*Activity list*.
1 – In the forum post about the Naive Bayes classifier, what label did the classifier wrongly assign to the sentence 'it is so bad'?
2 – Reproduce the forum post about the Naive Bayes classifier from "The real issue" to "word in words])", renaming "negative_vocab" to "neg_words" throughout.

*Passage provided*.
↓

The real issue I have with my current model is: I have clearly labeled the word 'bad' as negative in the training data set (as you can see from the 'negative_vocab' variable). However, when I ran the NaiveBayesClassifier on each sentence (lower case) in the list ['awesome movie', ' i like it', ' it is so bad'], the classifier mistakenly labeled 'it is so bad' as positive.
INPUT:
import nltk.classify.util
from nltk.classify import NaiveBayesClassifier
from nltk.corpus import names
positive_vocab = [ 'awesome', 'outstanding', 'fantastic', 'terrific', 'good', 'nice', 'great', ':)' ]
negative_vocab = [ 'bad', 'terrible','useless', 'hate', ':(' ]
neutral_vocab = [ 'movie','the','sound','was','is','actors','did','know','words','not','it','so','really' ]
def word_feats(words):
return dict([(word, True) for word in words])

↑

*Data excerpt*.
↓

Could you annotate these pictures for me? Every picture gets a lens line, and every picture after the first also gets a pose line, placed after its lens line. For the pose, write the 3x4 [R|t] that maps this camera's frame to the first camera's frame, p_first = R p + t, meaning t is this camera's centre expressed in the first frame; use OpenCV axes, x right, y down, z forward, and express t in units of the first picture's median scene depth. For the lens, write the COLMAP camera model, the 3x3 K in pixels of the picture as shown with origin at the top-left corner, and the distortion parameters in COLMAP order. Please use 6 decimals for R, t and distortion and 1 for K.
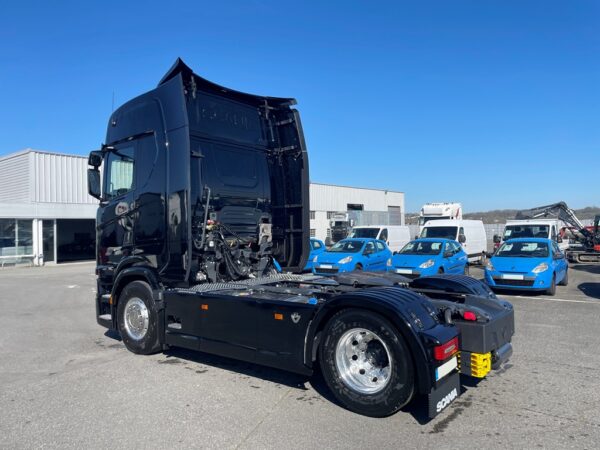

↑

*Solutions*.
1 – Positive

2 –
The real issue I have with my current model is: I have clearly labeled the word 'bad' as negative in the training data set (as you can see from the 'neg_words' variable). However, when I ran the NaiveBayesClassifier on each sentence (lower case) in the list ['awesome movie', ' i like it', ' it is so bad'], the classifier mistakenly labeled 'it is so bad' as positive.
INPUT:
import nltk.classify.util
from nltk.classify import NaiveBayesClassifier
from nltk.corpus import names
positive_vocab = [ 'awesome', 'outstanding', 'fantastic', 'terrific', 'good', 'nice', 'great', ':)' ]
neg_words = [ 'bad', 'terrible','useless', 'hate', ':(' ]
neutral_vocab = [ 'movie','the','sound','was','is','actors','did','know','words','not','it','so','really' ]
def word_feats(words):
return dict([(word, True) for word in words])